Born in 1952 in Vancouver, Richard Hambleton studied at the Vancouver School of Art before creating his first significant series, the Image Mass Murder works in 1976. These powerful graffiti paintings imitated the chalk outlines of victims’ bodies drawn by police during investigations and gained Hambleton the recognition both of the mainstream press and the art world.

He travelled to New York in 1979, where he met pioneers like Keith Haring and Jean-Michel Basquiat. His famous Shadowman works started popping up across the streets of New York, in the shape of an all-black human silhouette as a reminder of the rising crime rates in the city. These quickly spread onto the pages of local and international newspapers, putting Hambleton on the map as one of the leading voices of street art.
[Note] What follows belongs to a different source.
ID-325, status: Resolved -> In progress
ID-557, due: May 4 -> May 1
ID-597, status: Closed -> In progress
He continued his Shadowman series across European cities such as Venice, Berlin and Paris, including 17 black silhouettes painted onto the Berlin Wall.
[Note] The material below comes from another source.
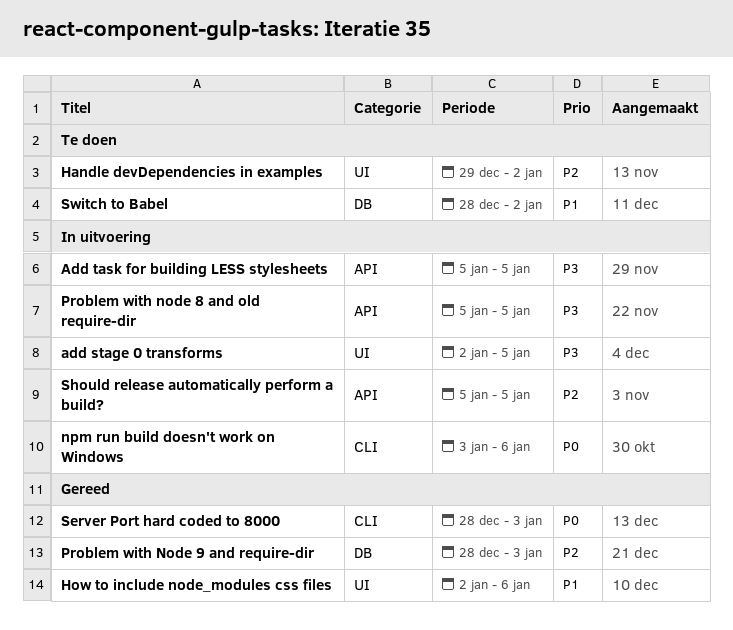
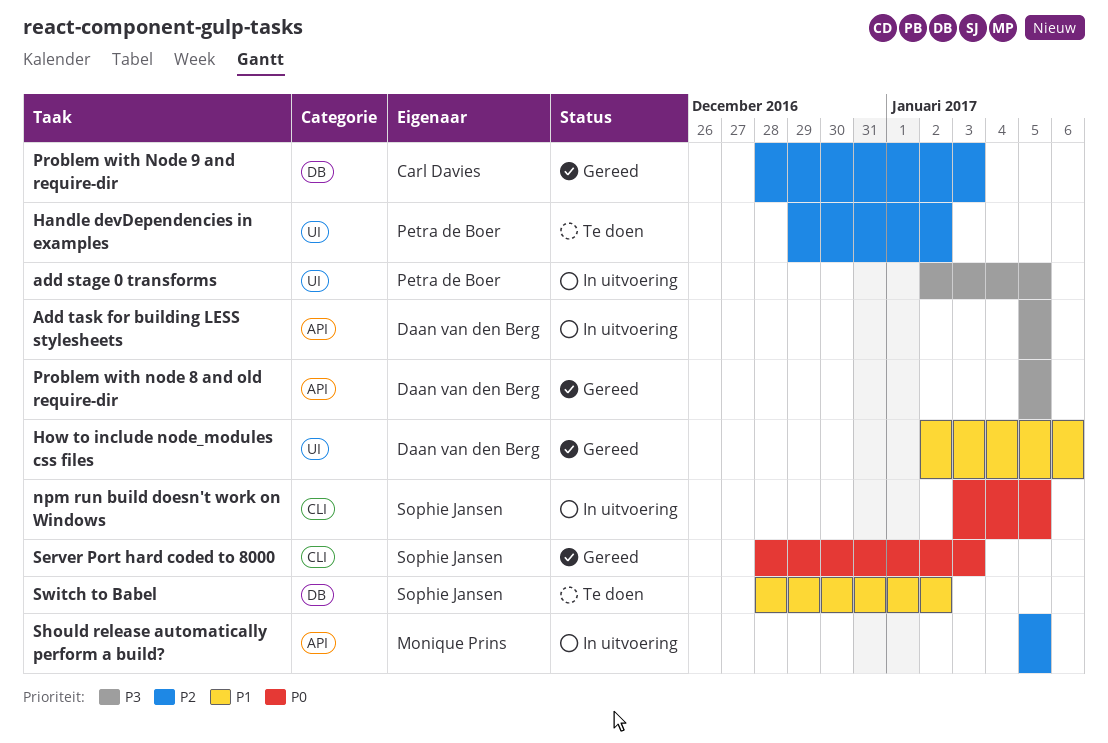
npm run build doesn't work on Windows, due: Jan 6 -> Jan 5
Problem with node 8 and old require-dir, status: In uitvoering -> Gereed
Alongside his public works, he also started producing paintings in the studio and showing more commercially. A new variation on his iconic character depicted on his canvases was the Marlboro Man, a similar shadowy figure on a horse. Hambleton’s commercial success was marked by fashion collaborations by the likes of Vivienne Westwood and Malcolm McLaren in 1983, which used his signature imagery for their collections. These years saw the peak of Hambleton’s career. He was included in the prestigious Venice Biennale in 1984 and 1988.

The artist gradually withdrew himself from the public eye and the art world alike around the 1990s, shaken by the death of his peers, Haring and Basquiat, as well as struggling with drug addiction. He emerged with a new set of paintings called Beautiful Paintings (2007), which used bright colours and abstract painterly brushstrokes. Their reception by the New York art scene was rather negative and led him to sink into obscurity. In 2009, a notable exhibition Richard Hambleton – New York in collaboration with Giorgio Armani spanned over his entire career and included his Shadowman and Marlboro Man works, touring internationally. Other exhibitions include Art in the Streets at MoCA, Los Angeles (2011), Richard Hambleton: I Only Have Eyes For You at Woodward Gallery in New York and Richard Hambleton | Shadowman at Chase Contemporary in New York.

Hambleton’s oeuvre received renewed attention after his death in 2017, through the documentary Shadowman, which premiered at the Tribeca Film Festival in the same year. This saw a critical rise in his market prices and the curatorial interest in his work, causing his pieces to claim record auction results within months. His paintings are included in the collections of prominent institutions such as the Andy Warhol Museum, the New Museum of Contemporary Art, the Brooklyn Museum, and Queens Museum in the United States, and the Checkpoint Charlie Museum in Berlin. As the ‘Godfather of street art’, Hambleton’s lasting influence on the world of street art, as well as the power of his symbolic imagery and activism resonate with a newfound force today.